• _Vorliegender Text_
Die "Vollpension" lebt davon, dass es vielen Menschen ähnlich ergeht. Die geilste Mehlspeis‘ gebe es nun einmal bei der Oma und der Tant‘, wirbt das Souterrainlokal unweit des Wiener Naschmarkts, und das ist nicht nur ein leerer Slogan. Tatsächlich sind es Frauen jenseits der 60, die in der mit spacig beleuchteten Backöfen ausgestatten Schauküche nach eigenen Rezepten ihre Künste entfalten. Auch die auf Second-Hand-Plattformen erstandenen Polstermöbel könnten bei Großmuttern stehen, und gehe es hoch her, sagt die 30-jährige Chefin Hannah Lux, "dann werden die Gäste auch einmal zum Abservieren eingeteilt".

Mohntorte mit sozialem Anspruch

Stöger findet an der Vollpension allerdings nicht nur die Mohntorte gut. Für ihn gibt das aus Alt und Jung gemischte Team eine vorbildhafte Antwort auf eine der brennendsten Fragen, denen sich ein Sozialminister stellen muss: Wie kann die Gesellschaft das Potenzial der rapide wachsenden Seniorenschar nützen?

Die 72-jährige Marianne hat dank der Vollpension eine Rolle gefunden. Vier Jahrzehnte lang hat sie in einer Anwaltskanzlei gearbeitet, doch irgendwann war der Ruhestand unaufschiebbar, und die Männer seien ihr im Laufe des Lebens "irgendwie abhandengekommen". Statt einsam zu versauern, steht Marianne nun mit weißer Schürze und einem "Oma vom Dienst"-Schild im Lokal – obwohl sie das finanziell nicht wirklich nötig habe.

Viele andere der 20 geringfügig angestellten Pensionistinnen im Lokal hätten das sehr wohl, sagt Lux. Die durchschnittliche Alterspension für Frauen liegt bei 982 Euro, wer in der Vollpension in die Speisekarte schaut, lernt: Ein halbe Million Menschen im Seniorenalter lebe hierzulande allein, ein Viertel davon unter der Armutsgrenze, ein weiteres Viertel "hauchdünn" darüber.

Alt und abgehängt

Abgehängt am Abstellgleis: Das Problem setzt dabei bereits vor Pensionsantritt ein. In der Gruppe der über 50-Jährigen wuchs die Zahl der Arbeitslosen in den vergangenen zwölf Monaten markant, wer in dem Alter einmal den Job verloren hat, findet besonders schwer zurück. Große Stücke setzt Stöger deshalb in die "Beschäftigungsaktion 20.000", mit der die Regierung ebenso viele Jobs – etwa bei gemeinnützigen Firmen – für ältere Arbeitslose schaffen will.

• _Aufgeführte Daten_
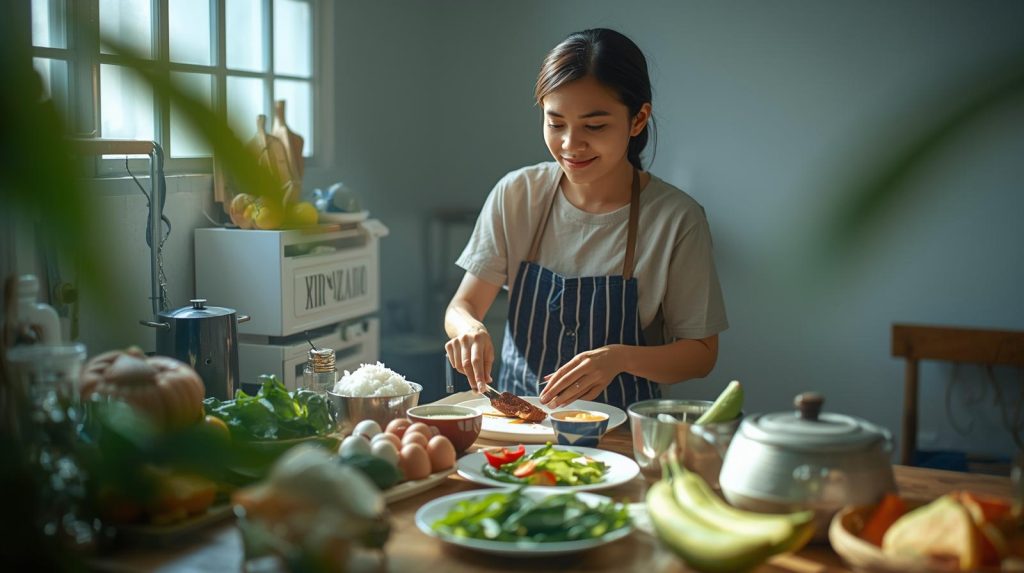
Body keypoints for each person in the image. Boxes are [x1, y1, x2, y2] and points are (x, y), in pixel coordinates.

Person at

...

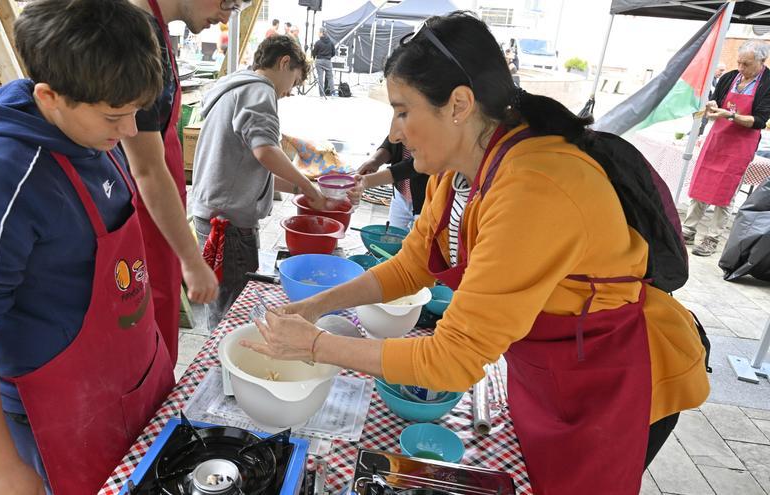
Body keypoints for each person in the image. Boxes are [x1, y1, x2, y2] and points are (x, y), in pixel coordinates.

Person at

• _Aufgaben_
1 – Beantworten Sie zum Text über die Vollpension:
(a) Wie alt ist die Chefin Hannah Lux?
(b) Wie lange hat Marianne in einer Anwaltskanzlei gearbeitet?
(c) Wie hoch ist die durchschnittliche Alterspension für Frauen?
2 – Schreiben Sie aus dem Text über die Vollpension wortgetreu den Abschnitt nieder, der mit „Abgehängt am Abstellgleis: Das“ beginnt und sich bis „Arbeitslose schaffen will.“ fortsetzt.
Die Daten sind eigenständiges Material und gehören nicht zum Text.

• _Lösungen_
1 –
(a) 30 Jahre.
(b) Vier Jahrzehnte lang.
(c) 982 Euro.

2 –
Abgehängt am Abstellgleis: Das Problem setzt dabei bereits vor Pensionsantritt ein. In der Gruppe der über 50-Jährigen wuchs die Zahl der Arbeitslosen in den vergangenen zwölf Monaten markant, wer in dem Alter einmal den Job verloren hat, findet besonders schwer zurück. Große Stücke setzt Stöger deshalb in die "Beschäftigungsaktion 20.000", mit der die Regierung ebenso viele Jobs – etwa bei gemeinnützigen Firmen – für ältere Arbeitslose schaffen will.